Выбрать главу

В сущности, эту же цель преследует и религия. Но, в отличие от искусства, утраченный и прекрасный сам по себе мир религия поме­щает по ту сторону жизни, в сверхчувственных, в надмирных сферах. Она отказывается от борьбы за этот мир на земле. Она абстрагирует его от всего конкретного и тем самым лишает его главной чувственной прелести. Меж тем искусство ищет, находит, творит этот «рай» в живой действительности. Оно поэтому по своей природе материалистично, атеистично, антирелигиозно. Оно никогда не находилось, не жило в добром союзе с религией и, когда подпадало под ее влияние, в сущности, переставало быть искусством, делалось жалкой приживалкой, - но даже и в таком своем качестве оно всегда оставалось под подозрением у религии. Не случайно Л. Н. Толстой, в полосу своего аскетизма, осудил искусство. По-своему он был прав. Не случайно также в Гоголе религиозный человек убил художника. Самые сокрушительные удары религии нанесла не только наука, но и искусство.

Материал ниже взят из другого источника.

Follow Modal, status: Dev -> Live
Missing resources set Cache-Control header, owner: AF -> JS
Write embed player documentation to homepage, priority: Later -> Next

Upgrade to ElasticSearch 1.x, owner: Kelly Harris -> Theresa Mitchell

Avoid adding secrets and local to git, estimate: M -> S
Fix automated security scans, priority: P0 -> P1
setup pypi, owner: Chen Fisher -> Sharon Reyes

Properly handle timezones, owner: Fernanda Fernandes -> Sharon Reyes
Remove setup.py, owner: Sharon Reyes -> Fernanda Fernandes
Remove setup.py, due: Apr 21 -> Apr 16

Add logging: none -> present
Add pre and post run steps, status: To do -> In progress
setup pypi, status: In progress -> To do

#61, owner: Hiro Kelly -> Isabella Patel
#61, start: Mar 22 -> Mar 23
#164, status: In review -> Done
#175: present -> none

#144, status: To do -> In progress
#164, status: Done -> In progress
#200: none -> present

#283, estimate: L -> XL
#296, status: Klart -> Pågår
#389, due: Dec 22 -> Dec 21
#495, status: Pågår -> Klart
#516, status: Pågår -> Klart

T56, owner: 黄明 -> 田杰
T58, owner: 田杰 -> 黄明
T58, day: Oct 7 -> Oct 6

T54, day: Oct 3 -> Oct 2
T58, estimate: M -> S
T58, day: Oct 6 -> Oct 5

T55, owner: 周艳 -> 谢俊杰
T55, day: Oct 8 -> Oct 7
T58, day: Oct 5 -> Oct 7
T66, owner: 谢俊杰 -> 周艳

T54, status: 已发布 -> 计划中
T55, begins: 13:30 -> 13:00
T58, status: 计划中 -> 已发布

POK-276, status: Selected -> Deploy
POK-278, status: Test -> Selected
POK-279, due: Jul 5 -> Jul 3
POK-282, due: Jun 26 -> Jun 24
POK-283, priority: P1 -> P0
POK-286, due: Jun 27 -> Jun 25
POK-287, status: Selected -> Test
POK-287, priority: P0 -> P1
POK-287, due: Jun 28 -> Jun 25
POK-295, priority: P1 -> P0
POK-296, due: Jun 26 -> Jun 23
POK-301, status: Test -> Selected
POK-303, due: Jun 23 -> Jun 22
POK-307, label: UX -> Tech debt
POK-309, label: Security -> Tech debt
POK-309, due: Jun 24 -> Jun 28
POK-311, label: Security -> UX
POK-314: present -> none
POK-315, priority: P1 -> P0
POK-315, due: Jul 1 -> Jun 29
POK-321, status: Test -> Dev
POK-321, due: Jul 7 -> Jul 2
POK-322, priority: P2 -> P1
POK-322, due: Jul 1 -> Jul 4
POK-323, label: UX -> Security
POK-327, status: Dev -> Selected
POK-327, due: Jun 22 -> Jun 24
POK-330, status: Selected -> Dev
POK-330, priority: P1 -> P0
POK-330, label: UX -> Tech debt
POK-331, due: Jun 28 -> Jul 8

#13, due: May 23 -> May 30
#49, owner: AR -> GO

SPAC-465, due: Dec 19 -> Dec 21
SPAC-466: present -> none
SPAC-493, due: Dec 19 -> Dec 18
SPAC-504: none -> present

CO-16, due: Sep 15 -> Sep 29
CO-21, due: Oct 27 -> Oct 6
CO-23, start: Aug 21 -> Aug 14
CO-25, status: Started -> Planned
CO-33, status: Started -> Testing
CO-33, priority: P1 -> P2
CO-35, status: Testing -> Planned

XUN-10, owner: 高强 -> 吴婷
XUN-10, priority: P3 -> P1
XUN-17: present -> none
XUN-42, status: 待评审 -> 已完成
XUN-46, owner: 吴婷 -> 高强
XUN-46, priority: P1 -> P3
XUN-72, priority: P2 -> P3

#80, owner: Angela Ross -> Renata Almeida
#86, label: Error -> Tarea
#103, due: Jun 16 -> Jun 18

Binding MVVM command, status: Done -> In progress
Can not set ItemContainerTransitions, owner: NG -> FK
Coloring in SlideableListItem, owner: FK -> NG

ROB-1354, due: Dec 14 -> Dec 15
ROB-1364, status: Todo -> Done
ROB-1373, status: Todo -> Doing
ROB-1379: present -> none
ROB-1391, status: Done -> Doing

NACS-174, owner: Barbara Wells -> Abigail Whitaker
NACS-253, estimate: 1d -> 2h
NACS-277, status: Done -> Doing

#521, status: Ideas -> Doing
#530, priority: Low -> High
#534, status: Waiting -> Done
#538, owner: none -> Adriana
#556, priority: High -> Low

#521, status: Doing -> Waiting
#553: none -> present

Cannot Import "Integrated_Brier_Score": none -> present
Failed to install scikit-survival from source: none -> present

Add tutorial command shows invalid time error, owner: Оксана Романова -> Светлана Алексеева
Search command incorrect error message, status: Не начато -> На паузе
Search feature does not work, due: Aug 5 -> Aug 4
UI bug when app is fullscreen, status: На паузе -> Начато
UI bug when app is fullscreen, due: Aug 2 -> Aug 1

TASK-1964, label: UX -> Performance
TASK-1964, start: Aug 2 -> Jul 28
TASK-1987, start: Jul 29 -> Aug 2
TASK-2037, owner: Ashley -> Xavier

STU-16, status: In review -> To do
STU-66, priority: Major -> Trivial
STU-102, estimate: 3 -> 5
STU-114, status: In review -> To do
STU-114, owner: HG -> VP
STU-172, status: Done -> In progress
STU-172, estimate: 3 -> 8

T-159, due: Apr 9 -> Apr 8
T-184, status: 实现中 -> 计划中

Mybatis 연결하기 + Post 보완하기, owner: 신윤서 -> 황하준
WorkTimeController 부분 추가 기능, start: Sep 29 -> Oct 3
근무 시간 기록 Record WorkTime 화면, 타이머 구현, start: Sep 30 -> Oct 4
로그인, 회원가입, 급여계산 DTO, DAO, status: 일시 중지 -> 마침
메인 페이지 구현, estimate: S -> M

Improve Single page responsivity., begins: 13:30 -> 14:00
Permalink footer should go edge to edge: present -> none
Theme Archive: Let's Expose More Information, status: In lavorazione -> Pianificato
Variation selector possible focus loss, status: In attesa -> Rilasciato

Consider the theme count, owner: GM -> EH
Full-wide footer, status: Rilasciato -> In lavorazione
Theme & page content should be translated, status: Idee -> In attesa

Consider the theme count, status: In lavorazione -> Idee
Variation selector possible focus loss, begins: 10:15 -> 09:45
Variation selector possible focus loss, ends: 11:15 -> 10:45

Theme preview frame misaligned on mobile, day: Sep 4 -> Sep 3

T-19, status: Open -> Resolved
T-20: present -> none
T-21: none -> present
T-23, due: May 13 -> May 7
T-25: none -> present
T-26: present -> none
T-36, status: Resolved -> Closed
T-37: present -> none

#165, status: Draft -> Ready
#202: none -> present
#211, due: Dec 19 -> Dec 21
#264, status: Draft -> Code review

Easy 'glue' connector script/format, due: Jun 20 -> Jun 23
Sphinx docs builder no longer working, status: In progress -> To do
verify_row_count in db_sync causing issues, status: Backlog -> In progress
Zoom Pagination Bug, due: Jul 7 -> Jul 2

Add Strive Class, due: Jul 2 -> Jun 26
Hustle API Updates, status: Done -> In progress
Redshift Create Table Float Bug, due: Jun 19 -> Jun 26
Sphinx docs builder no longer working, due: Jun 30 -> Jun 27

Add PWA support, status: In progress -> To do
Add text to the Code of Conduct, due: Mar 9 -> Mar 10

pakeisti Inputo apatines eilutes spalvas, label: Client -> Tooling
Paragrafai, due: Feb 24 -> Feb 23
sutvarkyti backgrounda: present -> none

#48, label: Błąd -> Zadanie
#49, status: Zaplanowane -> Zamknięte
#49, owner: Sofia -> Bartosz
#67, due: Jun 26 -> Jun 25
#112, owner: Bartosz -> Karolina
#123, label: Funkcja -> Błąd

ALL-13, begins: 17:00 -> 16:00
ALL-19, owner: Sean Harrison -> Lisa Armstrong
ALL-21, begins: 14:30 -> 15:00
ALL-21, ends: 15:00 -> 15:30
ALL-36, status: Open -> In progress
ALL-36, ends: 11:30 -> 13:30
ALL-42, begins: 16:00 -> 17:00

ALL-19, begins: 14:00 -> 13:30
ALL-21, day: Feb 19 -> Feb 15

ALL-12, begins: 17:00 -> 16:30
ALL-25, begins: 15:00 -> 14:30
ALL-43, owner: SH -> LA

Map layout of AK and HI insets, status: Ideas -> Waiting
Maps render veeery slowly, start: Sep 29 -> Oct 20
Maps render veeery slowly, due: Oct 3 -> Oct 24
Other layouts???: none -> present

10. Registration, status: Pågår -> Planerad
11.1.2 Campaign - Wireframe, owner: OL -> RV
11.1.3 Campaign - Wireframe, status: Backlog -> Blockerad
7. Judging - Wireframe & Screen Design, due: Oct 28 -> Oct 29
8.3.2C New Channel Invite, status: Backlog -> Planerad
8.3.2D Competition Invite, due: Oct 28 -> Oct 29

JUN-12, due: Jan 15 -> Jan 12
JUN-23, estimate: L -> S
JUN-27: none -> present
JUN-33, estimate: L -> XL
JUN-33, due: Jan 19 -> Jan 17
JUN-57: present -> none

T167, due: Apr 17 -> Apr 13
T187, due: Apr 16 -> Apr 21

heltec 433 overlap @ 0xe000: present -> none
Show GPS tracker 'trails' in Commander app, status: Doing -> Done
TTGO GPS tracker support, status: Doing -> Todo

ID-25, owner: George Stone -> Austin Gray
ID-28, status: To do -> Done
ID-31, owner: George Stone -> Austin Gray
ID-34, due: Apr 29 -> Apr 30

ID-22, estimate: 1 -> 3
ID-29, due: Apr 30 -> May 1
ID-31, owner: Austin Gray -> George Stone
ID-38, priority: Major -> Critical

Со счастливыми открытиями мира не надо смешивать обычные, житейские чувства довольства и неудовлетворенности, какие мы постоянно испытываем. Болконский испытывал их подобно всем о стальным людям, а высокое небо увидел лишь однажды и лишь однажды был потрясен им. Иван Ильич тоже переживал и горе и радости по службе, при получении чинов, когда обставлял квартиру, играл в карты, но прелесть чернослива в детстве и как обильно шла слюна, когда дело доходило до косточки, пережил по-особому и совсем иначе. Открытия мира, по Болконскому, оставляют неизгла­димый след в жизни, они глубоки и незабываемы и часто потрясают человека. Именно в эти моменты открываются «вещие зеницы». «И внял я неба содроганье, и горний ангелов полет, и гад морских подводный ход, и дольней лозы прозябанье». Все лучшие художники подтверждают наличие этого творческого осенения, высокой душевной настроенности, вдохновения, когда все чувства обостряются, человека охватывает вещее предчувствие, он словно прикасается к недрам, к истокам бытия, он постигает гармонию в космосе, впечатления торжественны и величественны.  

II

Не есть ли этот, очищенный от всяких наслоений, мир абстракция? Но, во-первых, это не более абстракция, чем, скажем, понятия о субъекте и объекте, без этих понятий мы не можем обойтись, они образованы в соответствии с действительностью. Во-вторых, мир, о котором мы говорим, очень конкретен. В нем субъективное сведено к наименьшему. Искусство открывает нам мир по-новому, прекрас­ный не потому, что его таким создал художник, наделив своими чувствами, а потому, что он прекрасен сам по себе, независимо от нас и сплошь и рядом несмотря на наши впечатления. Красота не есть лишь наше субъективное состояние, она существует в природе. Но, погруженные в «житейские волнения», мы не замечаем ее; художник раскрывает ее перед нами, находит в природе. Несомненно гениальный писатель Марсель Пруст, рассказывая о своих впечатлениях от одного акварельного портрета молодой девушки Эльстира, пишет:

«Акварель... вызвала во мне то особое очарование, какое внушают нам произведения, восхитительные не только по исполнению, но и по самому предмету изображения, до того своеобразному и обольстительному, что мы не можем не отнести к нему доли испытываемого очарования, как если бы очарование это заключалось уже в самом предмете и художнику осталось лишь открыть, подметить его, в естественном материальном воплощении, и воспроизвести на своем холсте. То, что такие предметы, независимые от трактовки художника, действительно существуют на свете, удовлетворяет врожденный наш материализм... Ничто в этой акварели не было дано просто как факт или написано в силу одной только внешней необ­ходимости, - костюм ради того, чтобы женщина была так или иначе одета, ваза ради стоящих в ней цветов, - хрусталь этой вазы был дорог художнику сам по себе... одеяние женщины, охватывая ее, имело свою особую, независимую от нее, хотя и родственную ей прелесть, и произведения промышленности могли соперничать по красоте с созданиями природы...» («Под сенью девушек в цвету».)